### Record set
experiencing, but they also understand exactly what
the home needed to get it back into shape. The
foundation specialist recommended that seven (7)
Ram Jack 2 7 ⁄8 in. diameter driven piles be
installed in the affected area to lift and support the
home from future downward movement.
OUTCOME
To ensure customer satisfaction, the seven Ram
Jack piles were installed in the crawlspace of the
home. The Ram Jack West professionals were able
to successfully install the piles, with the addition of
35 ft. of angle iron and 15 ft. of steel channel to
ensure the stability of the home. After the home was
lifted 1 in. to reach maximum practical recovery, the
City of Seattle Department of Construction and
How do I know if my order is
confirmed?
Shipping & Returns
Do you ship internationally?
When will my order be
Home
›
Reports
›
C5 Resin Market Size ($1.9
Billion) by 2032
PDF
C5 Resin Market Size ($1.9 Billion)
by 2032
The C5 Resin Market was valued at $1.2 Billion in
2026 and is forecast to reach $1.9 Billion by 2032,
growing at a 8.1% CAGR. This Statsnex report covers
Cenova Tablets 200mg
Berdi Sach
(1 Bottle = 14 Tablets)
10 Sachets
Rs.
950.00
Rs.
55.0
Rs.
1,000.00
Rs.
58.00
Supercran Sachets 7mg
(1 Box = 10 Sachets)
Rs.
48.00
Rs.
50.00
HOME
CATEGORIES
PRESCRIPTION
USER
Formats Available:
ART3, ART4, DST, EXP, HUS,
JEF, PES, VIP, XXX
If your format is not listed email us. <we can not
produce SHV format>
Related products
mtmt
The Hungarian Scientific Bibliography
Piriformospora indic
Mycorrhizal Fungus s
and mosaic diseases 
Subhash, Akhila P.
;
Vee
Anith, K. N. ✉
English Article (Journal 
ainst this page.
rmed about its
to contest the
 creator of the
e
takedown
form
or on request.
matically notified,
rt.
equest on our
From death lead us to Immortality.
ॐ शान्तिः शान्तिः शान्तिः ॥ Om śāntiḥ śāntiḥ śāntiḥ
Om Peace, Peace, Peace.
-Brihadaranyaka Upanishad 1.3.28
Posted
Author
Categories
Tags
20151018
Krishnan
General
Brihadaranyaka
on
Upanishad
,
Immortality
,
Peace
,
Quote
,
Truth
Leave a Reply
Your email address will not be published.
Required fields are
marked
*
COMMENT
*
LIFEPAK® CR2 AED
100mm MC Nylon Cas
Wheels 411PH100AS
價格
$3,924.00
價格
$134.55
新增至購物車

### Problem statement
The task requires each record above to be restated exactly.

### Completed task
experiencing, but they also understand exactly what
the home needed to get it back into shape. The
foundation specialist recommended that seven (7)
Ram Jack 2 7 ⁄8 in. diameter driven piles be
installed in the affected area to lift and support the
home from future downward movement.
OUTCOME
To ensure customer satisfaction, the seven Ram
Jack piles were installed in the crawlspace of the
home. The Ram Jack West professionals were able
to successfully install the piles, with the addition of
35 ft. of angle iron and 15 ft. of steel channel to
ensure the stability of the home. After the home was
lifted 1 in. to reach maximum practical recovery, the
City of Seattle Department of Construction and
How do I know if my order is
confirmed?
Shipping & Returns
Do you ship internationally?
When will my order be
Home
›
Reports
›
C5 Resin Market Size ($1.9
Billion) by 2032
PDF
C5 Resin Market Size ($1.9 Billion)
by 2032
The C5 Resin Market was valued at $1.2 Billion in
2026 and is forecast to reach $1.9 Billion by 2032,
growing at a 8.1% CAGR. This Statsnex report covers
Cenova Tablets 200mg
Berdi Sach
(1 Bottle = 14 Tablets)
10 Sachets
Rs.
950.00
Rs.
55.0
Rs.
1,000.00
Rs.
58.00
Supercran Sachets 7mg
(1 Box = 10 Sachets)
Rs.
48.00
Rs.
50.00
HOME
CATEGORIES
PRESCRIPTION
USER
Formats Available:
ART3, ART4, DST, EXP, HUS,
JEF, PES, VIP, XXX
If your format is not listed email us. <we can not
produce SHV format>
Related products
mtmt
The Hungarian Scientific Bibliography
Piriformospora indic
Mycorrhizal Fungus s
and mosaic diseases 
Subhash, Akhila P.
;
Vee
Anith, K. N. ✉
English Article (Journal 
ainst this page.
rmed about its
to contest the
 creator of the
e
takedown
form
or on request.
matically notified,
rt.
equest on our
From death lead us to Immortality.
ॐ शान्तिः शान्तिः शान्तिः ॥ Om śāntiḥ śāntiḥ śāntiḥ
Om Peace, Peace, Peace.
-Brihadaranyaka Upanishad 1.3.28
Posted
Author
Categories
Tags
20151018
Krishnan
General
Brihadaranyaka
on
Upanishad
,
Immortality
,
Peace
,
Quote
,
Truth
Leave a Reply
Your email address will not be published.
Required fields are
marked
*
COMMENT
*
LIFEPAK® CR2 AED
100mm MC Nylon Cas
Wheels 411PH100AS
價格
$3,924.00
價格
$134.55
新增至購物車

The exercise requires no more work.